Another vote for 'don't worry', yay! I don't think I have over supply.. Barely ever feel painfully full or leak. If those are symptoms?
Will ask about the tongue tie and ask again if I'm not convinced by the answer!
Thanks all for your input.
No but I'll ask them to check that at the clinic... Not sure of their qualifications but certainly 'specialists'. I have heard a lot of issues attributed to this but assumed if he seemed to be taking in a lot that it didn't apply. Thank you!
Not sure if a change in positioning might help too. I'm always reluctant to relax and get myself comfy once he's on in case it disturbs him.
Agree with minipie about checking for tongue tie, - you mentioned difficulties with your previous baby and tt does tend to be hereditary.
Personally I wouldn't be worried about green nappies if your baby seems happy and healthy in other ways.
Block feeding ie. feeding from one breast for several feeds in a row is usually something to address over supply ....do you think this is what is causing the nappies?
Has he been checked for tongue tie? (by a lactation consultant not by HV or midwife)
i ask because dd was like this - slipped off the nipple and much better with a full breast than a half empty one - and she turned out to have posterior TT. she also got tired very easily as the tt made it harder for her, and so couldn't feed for long. with PTT you might have other symptoms like a clicking sound or windy baby for example.

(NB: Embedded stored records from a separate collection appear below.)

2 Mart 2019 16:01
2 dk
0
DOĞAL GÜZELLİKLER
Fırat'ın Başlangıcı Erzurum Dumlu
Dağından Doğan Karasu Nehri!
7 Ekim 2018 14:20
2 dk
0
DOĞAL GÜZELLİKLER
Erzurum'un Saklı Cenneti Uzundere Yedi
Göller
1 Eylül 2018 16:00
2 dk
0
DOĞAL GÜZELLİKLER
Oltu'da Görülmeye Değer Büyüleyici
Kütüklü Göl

Thanks remembering that's what I want to hear. Nappy frequency and weight gain ok, but hv did want me to get a better balance of hind milk into him. She even said get back in touch if no improvement. Hopefully the clinic on Friday will help, ideally by telling me to keep on doing what I'm doing... Had a nightmare feeding DS1 so really feel I'm 'entitled' to an easier run this time!
Brie my 10day old is similarly fussy overnight. What had your HV said about the nappies?

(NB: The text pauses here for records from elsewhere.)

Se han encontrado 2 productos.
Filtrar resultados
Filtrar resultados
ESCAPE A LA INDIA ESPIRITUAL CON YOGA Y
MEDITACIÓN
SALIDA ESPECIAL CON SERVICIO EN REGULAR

My MW said its number of wet/dirty they worry about and you don't need to worry about green, orange and yellow stools. They are par for the course and are rarely a sign of a digestive problem as long as you're getting lots of them and wet ones too.
It's hard not to worry too much but chat with your HV if you're worried?
DS is nearly 4 weeks and I thought BF was going well this time but for a week or so he's had more green nappies than yellow ones. Am told he needs more of the hind milk so to keep him feeding for longer on one breast or to use same breast for next feed.
He's very much a snacker so takes the same breast a few times in a row before I switch. But sometimes in the middle of a feed if he comes off the nipple is slippery and suddenly he seems incapable of getting his tongue where it needs to be and just will not go back on, but will take the other breast therefore getting more fore milk. (Obv I dry the nipple to try and allow him to latch but still appears impossible for us sometimes and exacerbates the issue.)
A 1:30am he fed for 20 mins which I was chuffed about. At 3:30am only ten minutes despite feet tickling, nappy changing etc. but he seemed satisfied and we both just wanted to get back to sleep! Tried again half an hour later when he stirred but only fed for a minute.
I am going to the local clinic on Friday as they helped a lot last baby. But in the meantime is is ok to feed time after time on one breast (even though it doesn't seem to change colour of nappies) or does anyone have other tips to keep him wanted to feed. Midwife said the hind milk takes more effort to get out so he might be being lazy. He does glug down the early milk.
Weight gain fine, though only 2nd centile. He gets a bottle late evening when I'm shattered... 90 mls formula.
I just want us to be able to roll over and go back to sleep whenever he seems to have had enough. But I can't ignore these nappies can I?